As a guy who's completely on board for sitting Robert Griffin III for the entire season following his ACL surgery, I believe having a veteran quarterback to back up Kirk Cousins will be extremely important. And while I wouldn't necessarily put Grossman's name atop my list, I'm supportive of whomever Bruce Allen and Mike Shanahan deem best.
The Redskins selected Josh LeRibeus in the third round of last year's draft after having lost starter Kory Lichtensteiger the year before to ACL surgery.
Lichtensteiger would start the 2012 season and play okay, but LeRibeus would get his chance at the end of year after 'Steiger was slowed by an ankle sprain, and the rookie showed very well.
Lichtensteiger will be a free agent this season, and the Redskins will need to make a decision as to whether he returns to the team. Although the veteran says he prefers to return, LeRibeus may have showed coaches enough to earn the starting nod in 2013, making Lichtensteiger more expendable.

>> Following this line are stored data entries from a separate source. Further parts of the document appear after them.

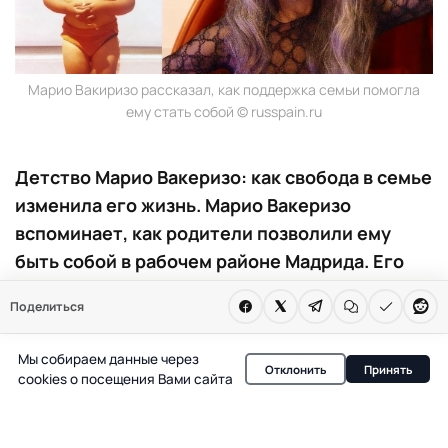
Марио Вакиризо рассказал, как поддержка семьи помогла
ему стать собой © russpain.ru
Детство Марио Вакеризо: как свобода в семье
изменила его жизнь. Марио Вакеризо
вспоминает, как родители позволили ему
быть собой в рабочем районе Мадрида. Его
детские увлечения и поддержка семьи стали
Поделиться
основой для будущей медийной карьеры.
Мы собираем данные через
Марио Вакеризо снова оказался в центре внимания
Отклонить
Принять
cookies о посещения Вами сайта
после откровенного рассказа о своем детстве в
мадридском районе Вика́льваро. Именно здесь, в
рабочей атмосфере и без излишней роскоши, будущий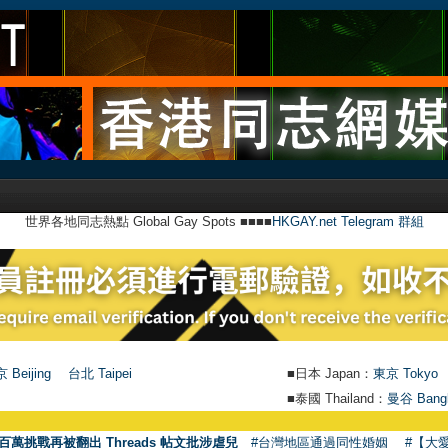
世界各地同志熱點 Global Gay Spots ■■■■
HKGAY.net Telegram 群組
 Beijing
台北 Taipei
■日本 Japan：
東京 Tokyo
■泰國 Thailand：
曼谷 Bang
百萬挑戰再被翻出 Threads 帖文批涉虐兒
#台灣地區通過同性婚姻
#【大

The Redskins have a handful of restricted free agents who are all likely to return to the team next season. However, that's never a guarantee. The team needs to settle with these guys as soon as possible.
Fullback Darrel Young and tight end Logan Paulsen were both big-time contributors last season and spent valuable time as starters; Chris Baker played well enough along the defensive line, and bringing him back in order to add depth seems like a smart decision; and coaches showed the value they hold in long snapper Nick Sundberg when he went down with a broken arm early in the season.
As for return man Brandon Banks, also a RFA this offseason, the Redskins could easily move on and find a different way to implement speed on offense. His returning skills have diminished over the past couple seasons, his durability is questionable, and the team can find a better skill set elsewhere.